Alors que de nombreuses sources évoquaient, depuis la dissolution du précédent gouvernement, un remaniement en profondeur, la reconduction de l’ancien président de la Commission électorale indépendante (CEI) laisse plutôt entrevoir une recomposition limitée de l’équipe gouvernementale. Pour plusieurs observateurs, ce choix traduit la volonté du chef de l’État de préserver la continuité de l’action gouvernementale.
« Sauf revirement de dernière minute, la plupart des poids lourds du gouvernement démissionnaire devraient être reconduits. Il ne faut donc pas s’attendre à des changements majeurs », confie un haut cadre du Rassemblement des houphouëtistes pour la démocratie et la paix (RHDP), sous couvert d’anonymat. Tout en reconnaissant cette stabilité apparente, notre interlocuteur dit néanmoins garder espoir quant à la promesse présidentielle de transmission générationnelle du pouvoir. « Quand Ouattara dit, Ouattara fait. Il faut lui faire confiance et être patient », affirme-t-il.
Au-delà de la question de la ‘’transmission générationnelle du pouvoir’’, les raisons de ce remaniement a minima trouvent d’ailleurs leur justification dans les discours récents du président de la République. En juillet 2025, annonçant sa candidature à l’élection présidentielle du 25 octobre, Alassane Ouattara avait expliqué ce choix par les défis sécuritaires, économiques et monétaires auxquels le pays est confronté, estimant que leur gestion exigeait expérience et continuité. Il avait également réaffirmé que ce nouveau mandat serait placé sous le sceau de la transmission générationnelle, avec une équipe appelée à consolider les acquis et à améliorer les conditions de vie des populations, en particulier les plus vulnérables.

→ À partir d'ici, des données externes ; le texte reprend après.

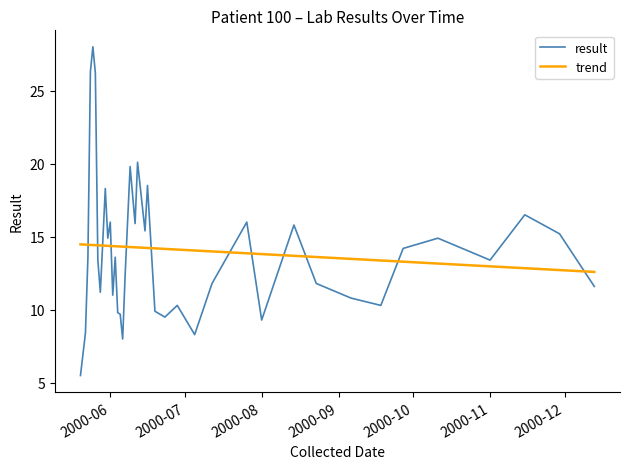

Which series has the widest spread of values?

result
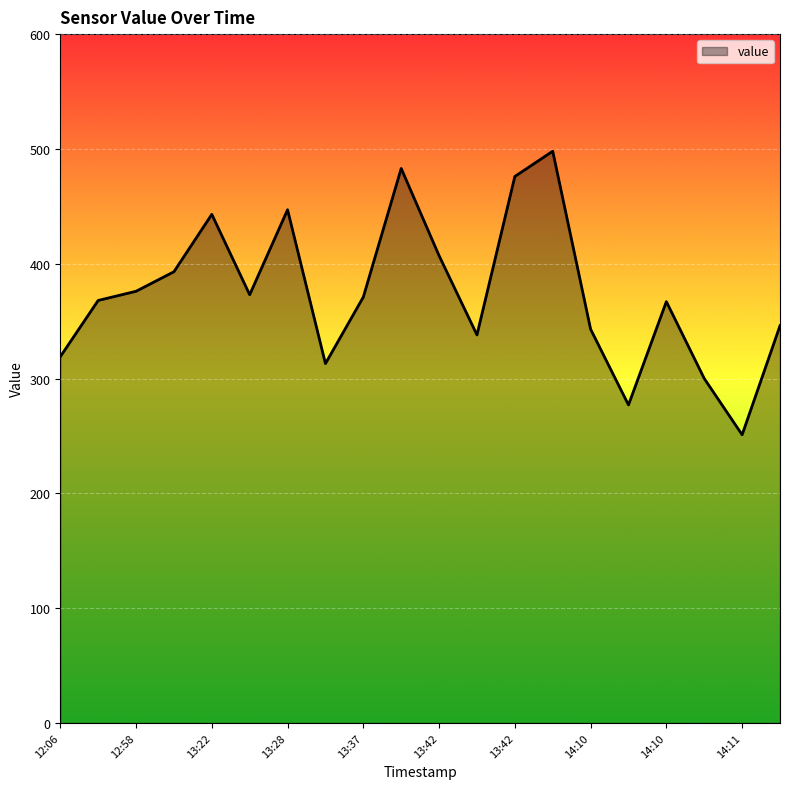

What is the minimum value shown in the chart?

251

Lors de sa prestation de serment, le 8 décembre 2025, le chef de l’État a réitéré cet engagement, tout en soulignant les progrès réalisés depuis 2011 en matière de sécurité, de cohésion nationale et de développement économique. Il a également rappelé les priorités de son nouveau mandat : lutte contre le terrorisme et le cyberterrorisme, sécurité alimentaire, développement du numérique, promotion des jeunes et des femmes, réforme des finances publiques et renforcement du positionnement international de la Côte d’Ivoire.

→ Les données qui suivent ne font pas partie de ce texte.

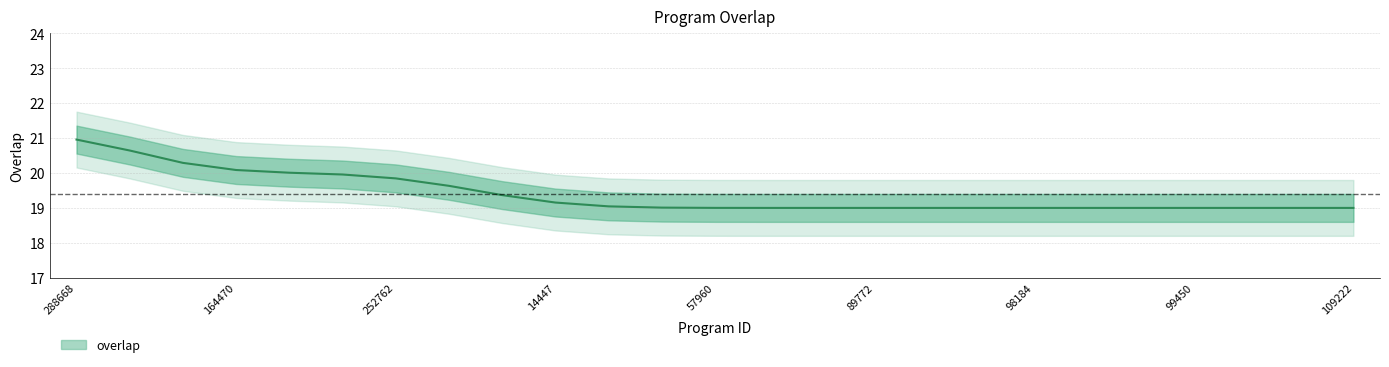

What is the sum of all values?

485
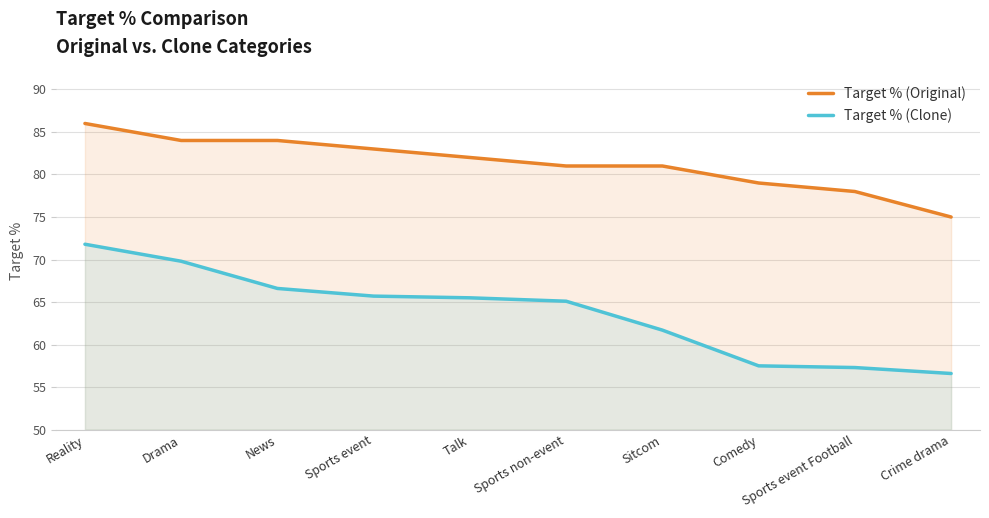

Is it true that Target % (Clone) equals 65.7 at Sports event?

True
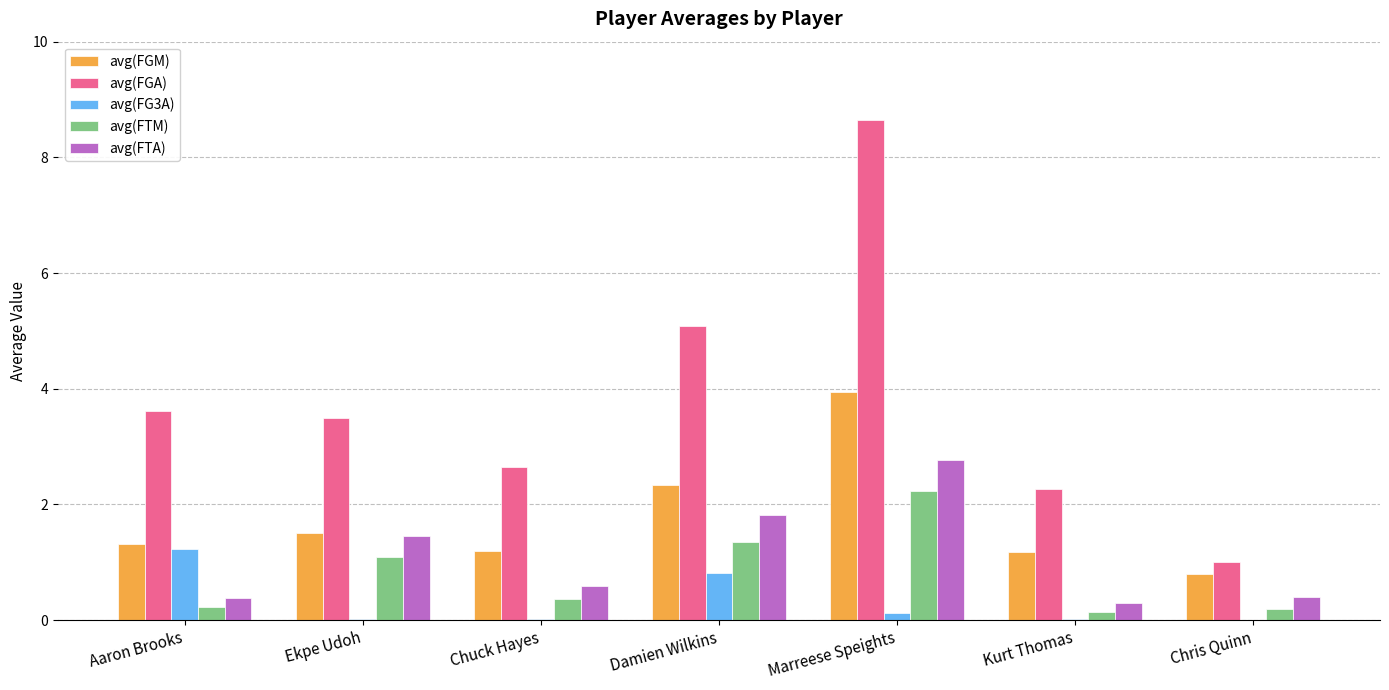

At which category is the sum across all series the highest?

Marreese Speights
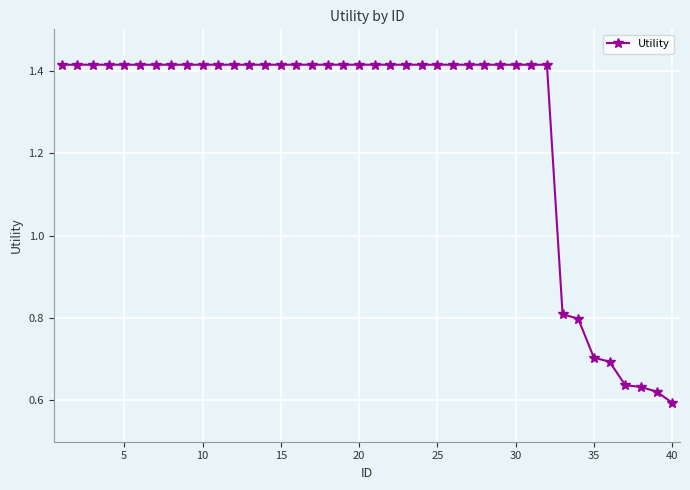

How many values are between 1 and 2?

32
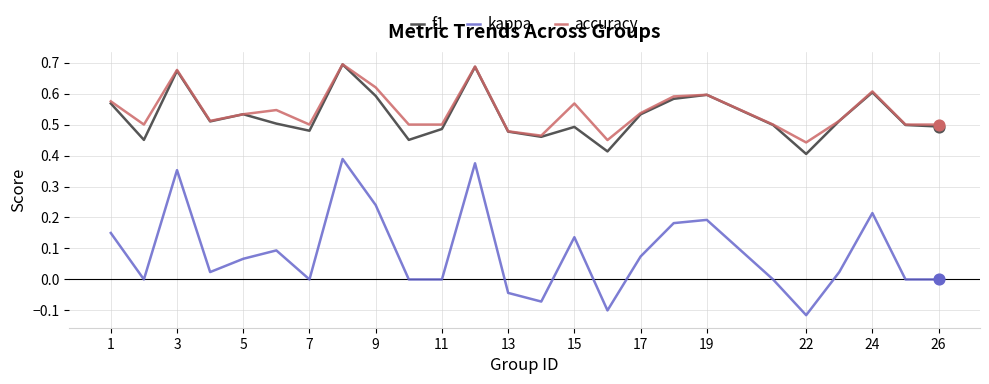

At how many categories does at least one series exceed 0?

25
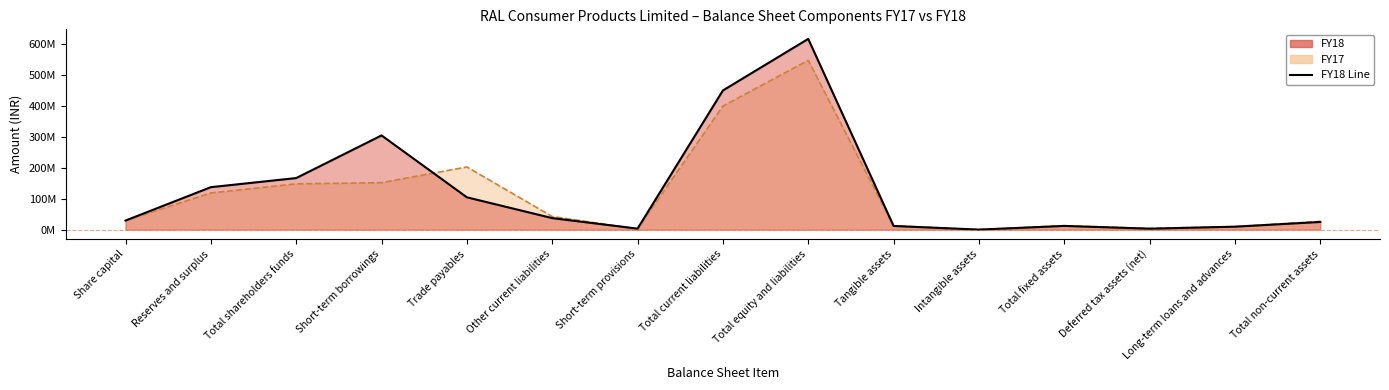

Which series has the largest range (max minus min)?

FY18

C’est donc dans cette logique de continuité et de stabilité que s’inscrit la décision de maintenir Robert Beugré Mambé à la tête du gouvernement. Pour certains membres de l’entourage du président Alassane Ouattara, un bouleversement profond de l’équipe aurait nécessité un temps d’adaptation préjudiciable à l’efficacité de l’action publique, notamment dans un contexte régional et international jugé sensible.
Le remaniement à venir devrait ainsi se limiter à des ajustements ciblés, destinés à corriger certains dysfonctionnements observés dans quelques départements ministériels. Selon plusieurs sources, ces ajustements pourraient davantage concerner certains ministres-gouverneurs, à l’exception de ceux d’Abidjan et de Yamoussoukro, régulièrement critiqués par l’opinion publique pour l’insuffisance des résultats sur le terrain.
En optant pour la stabilité plutôt que pour une rupture immédiate, Alassane Ouattara semble vouloir préserver la dynamique gouvernementale en cours, tout en préparant, à son rythme, le passage de témoin à une nouvelle génération de dirigeants.